By Nick Petersen ● BocaJump | August 9, 2012
An impending 70 percent cut in state grants that Elgin police used to pay to conduct roadside safety checks and enforce drunk driving laws around holidays has Elgin City Council members trying to decide if those programs should continue, and if so, how to pay for them.
During the city’s Liquor Commission meeting Wednesday, Mayor Dave Kaptain asked council members whether the safety check program should be considered a “core service” paid with city funds in next year’s budget. State grants last year provided $260,000 for roadside and DUI checks, but only $82,000 will be made available next year, Police Chief Jeff Swoboda told council members. The grant money pays for police officers’ overtime that result from arrests and court appearances associated with the programs, he said.
Kaptain suggested the city use a portion of the money raised by the new 3 percent liquor tax to fill the funding gap for the program, and to support the police department’s drug and alcohol abuse prevention program.
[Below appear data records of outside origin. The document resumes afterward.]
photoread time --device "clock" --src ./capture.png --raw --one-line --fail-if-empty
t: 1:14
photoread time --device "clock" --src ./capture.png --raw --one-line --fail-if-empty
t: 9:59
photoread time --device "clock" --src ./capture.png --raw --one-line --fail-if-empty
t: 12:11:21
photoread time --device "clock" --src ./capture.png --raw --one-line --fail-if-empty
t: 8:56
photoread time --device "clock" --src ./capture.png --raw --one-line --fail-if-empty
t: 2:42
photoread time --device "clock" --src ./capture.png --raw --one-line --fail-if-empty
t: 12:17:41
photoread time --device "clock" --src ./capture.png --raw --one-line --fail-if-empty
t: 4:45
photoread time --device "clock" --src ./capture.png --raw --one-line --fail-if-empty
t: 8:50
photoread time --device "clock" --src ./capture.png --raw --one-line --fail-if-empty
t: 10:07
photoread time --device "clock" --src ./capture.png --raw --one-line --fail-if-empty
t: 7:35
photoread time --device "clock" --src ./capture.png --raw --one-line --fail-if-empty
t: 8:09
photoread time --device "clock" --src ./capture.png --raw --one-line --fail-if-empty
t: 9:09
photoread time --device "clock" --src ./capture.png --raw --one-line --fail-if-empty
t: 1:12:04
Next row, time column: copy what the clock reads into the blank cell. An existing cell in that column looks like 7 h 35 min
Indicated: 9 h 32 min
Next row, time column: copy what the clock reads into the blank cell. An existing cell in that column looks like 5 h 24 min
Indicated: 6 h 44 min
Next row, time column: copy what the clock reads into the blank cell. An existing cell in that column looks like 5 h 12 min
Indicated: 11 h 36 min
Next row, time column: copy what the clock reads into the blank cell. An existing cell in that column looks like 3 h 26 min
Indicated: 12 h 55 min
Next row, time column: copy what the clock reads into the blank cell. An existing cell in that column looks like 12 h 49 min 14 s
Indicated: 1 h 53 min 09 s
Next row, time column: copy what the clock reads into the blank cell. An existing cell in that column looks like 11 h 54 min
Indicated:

But he didn’t get much support for that Wednesday. Council members John Steffen, Rich Dunne, Anna Moeller and John Prigge expressed varying degrees of reluctance about tapping into the city’s operating funds to pay for the programs.
Steffen asked Swoboda to investigate other funding alternatives; Dunne suggested using the department’s drug forfeiture fund. Moeller suggested looking for other grant opportunities and said the city should partner with School District U46 on the drug and alcohol abuse prevention education program. “Perhaps U46 has resources available to them” that the city doesn’t, she said.
Prigge expressed misgivings about city funding for either program. “I don’t know if we should be in this kind of education business. If it progresses to a point where we’re going to take a vote on it, everyone should talk to their constituents” first, he said.
Noting that the city council created new taxes this year – including the liquor tax -- to fill an expected large gap in city revenue, Prigge said council members should consider how taxpayers would react to using some of the new tax money to create or expand a city service. “Remember, the other shoe’s gonna drop this fall when seniors don’t get their $200 check,” referring to the senior citizen property tax rebate program the council ended this year. “They might say we took their money” to pay for drug education and safety checks instead, Prigge said.
“I’m not coming here with any specific program right now,” Swoboda told council members. “I’m just providing a general landscape” about the problem.
The police chief said the most popular drugs in the community are cocaine, marijuana and heroin. Police confiscated 1 gram of heroin in 2008; 31 grams in 2009; 76.7 grams in 2010; 230 grams (a little more than half a pound) in 2011; and 91.4 grams so far this year. “We had 14 drug overdoses in 2011, and six to date this year,” he said.
Swoboda said he would provide council members with more data about the costs associated with the programs and what resources could be available – or manpower reassigned -- for continuing them.